+++ Dataset records
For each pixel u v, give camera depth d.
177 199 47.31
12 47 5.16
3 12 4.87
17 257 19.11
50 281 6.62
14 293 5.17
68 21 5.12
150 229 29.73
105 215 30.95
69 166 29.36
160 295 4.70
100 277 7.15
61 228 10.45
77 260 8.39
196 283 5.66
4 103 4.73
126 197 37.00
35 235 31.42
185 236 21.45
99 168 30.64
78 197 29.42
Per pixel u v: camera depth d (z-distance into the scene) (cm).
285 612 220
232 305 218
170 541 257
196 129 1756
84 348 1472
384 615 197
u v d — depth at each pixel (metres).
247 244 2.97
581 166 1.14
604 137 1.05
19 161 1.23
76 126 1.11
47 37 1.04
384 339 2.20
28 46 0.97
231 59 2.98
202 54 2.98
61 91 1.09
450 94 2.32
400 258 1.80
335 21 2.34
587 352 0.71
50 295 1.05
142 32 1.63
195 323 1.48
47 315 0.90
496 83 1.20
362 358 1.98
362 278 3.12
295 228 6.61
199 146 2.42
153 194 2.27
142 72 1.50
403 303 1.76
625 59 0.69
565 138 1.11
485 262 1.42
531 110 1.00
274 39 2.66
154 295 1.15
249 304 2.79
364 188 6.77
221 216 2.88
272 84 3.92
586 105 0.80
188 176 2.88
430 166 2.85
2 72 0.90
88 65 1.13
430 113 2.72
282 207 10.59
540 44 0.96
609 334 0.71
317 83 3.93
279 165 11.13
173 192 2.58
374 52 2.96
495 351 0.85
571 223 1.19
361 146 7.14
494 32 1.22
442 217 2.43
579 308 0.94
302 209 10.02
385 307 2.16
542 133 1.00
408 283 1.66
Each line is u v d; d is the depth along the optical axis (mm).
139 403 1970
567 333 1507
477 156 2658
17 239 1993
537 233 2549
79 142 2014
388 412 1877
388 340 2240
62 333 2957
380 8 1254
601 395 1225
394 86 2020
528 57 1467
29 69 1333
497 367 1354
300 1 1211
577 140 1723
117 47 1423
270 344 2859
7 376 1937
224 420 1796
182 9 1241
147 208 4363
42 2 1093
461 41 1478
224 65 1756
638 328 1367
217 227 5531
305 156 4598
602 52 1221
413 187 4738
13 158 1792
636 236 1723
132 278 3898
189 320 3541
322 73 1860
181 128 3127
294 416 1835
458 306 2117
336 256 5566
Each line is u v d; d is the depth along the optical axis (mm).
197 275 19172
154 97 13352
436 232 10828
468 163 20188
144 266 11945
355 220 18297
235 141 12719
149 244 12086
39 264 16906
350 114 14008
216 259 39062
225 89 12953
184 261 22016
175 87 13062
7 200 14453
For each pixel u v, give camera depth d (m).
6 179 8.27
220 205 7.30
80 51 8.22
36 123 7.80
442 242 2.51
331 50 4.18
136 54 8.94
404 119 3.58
++++++
+++ Dataset records
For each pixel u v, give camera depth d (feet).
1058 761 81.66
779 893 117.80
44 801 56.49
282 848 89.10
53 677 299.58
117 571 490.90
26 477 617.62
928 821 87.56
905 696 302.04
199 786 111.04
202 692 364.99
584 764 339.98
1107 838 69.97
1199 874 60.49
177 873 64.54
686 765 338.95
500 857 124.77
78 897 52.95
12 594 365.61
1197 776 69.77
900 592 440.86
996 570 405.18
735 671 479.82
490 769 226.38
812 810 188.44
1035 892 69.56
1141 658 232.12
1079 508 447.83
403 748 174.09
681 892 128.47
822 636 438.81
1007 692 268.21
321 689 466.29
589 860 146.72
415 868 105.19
++++++
## Work required:
Scan the records above for the lines holding "173 192 2.58" and "404 119 3.58". Transcribe those two and every line between them word for word, and no others.

## Answer below:
173 192 2.58
374 52 2.96
495 351 0.85
571 223 1.19
361 146 7.14
494 32 1.22
442 217 2.43
579 308 0.94
302 209 10.02
385 307 2.16
542 133 1.00
408 283 1.66
Each line is u v d; d is the depth along the optical axis (mm).
139 403 1970
567 333 1507
477 156 2658
17 239 1993
537 233 2549
79 142 2014
388 412 1877
388 340 2240
62 333 2957
380 8 1254
601 395 1225
394 86 2020
528 57 1467
29 69 1333
497 367 1354
300 1 1211
577 140 1723
117 47 1423
270 344 2859
7 376 1937
224 420 1796
182 9 1241
147 208 4363
42 2 1093
461 41 1478
224 65 1756
638 328 1367
217 227 5531
305 156 4598
602 52 1221
413 187 4738
13 158 1792
636 236 1723
132 278 3898
189 320 3541
322 73 1860
181 128 3127
294 416 1835
458 306 2117
336 256 5566
Each line is u v d; d is the depth along the optical axis (mm).
197 275 19172
154 97 13352
436 232 10828
468 163 20188
144 266 11945
355 220 18297
235 141 12719
149 244 12086
39 264 16906
350 114 14008
216 259 39062
225 89 12953
184 261 22016
175 87 13062
7 200 14453
For each pixel u v, give camera depth d (m).
6 179 8.27
220 205 7.30
80 51 8.22
36 123 7.80
442 242 2.51
331 50 4.18
136 54 8.94
404 119 3.58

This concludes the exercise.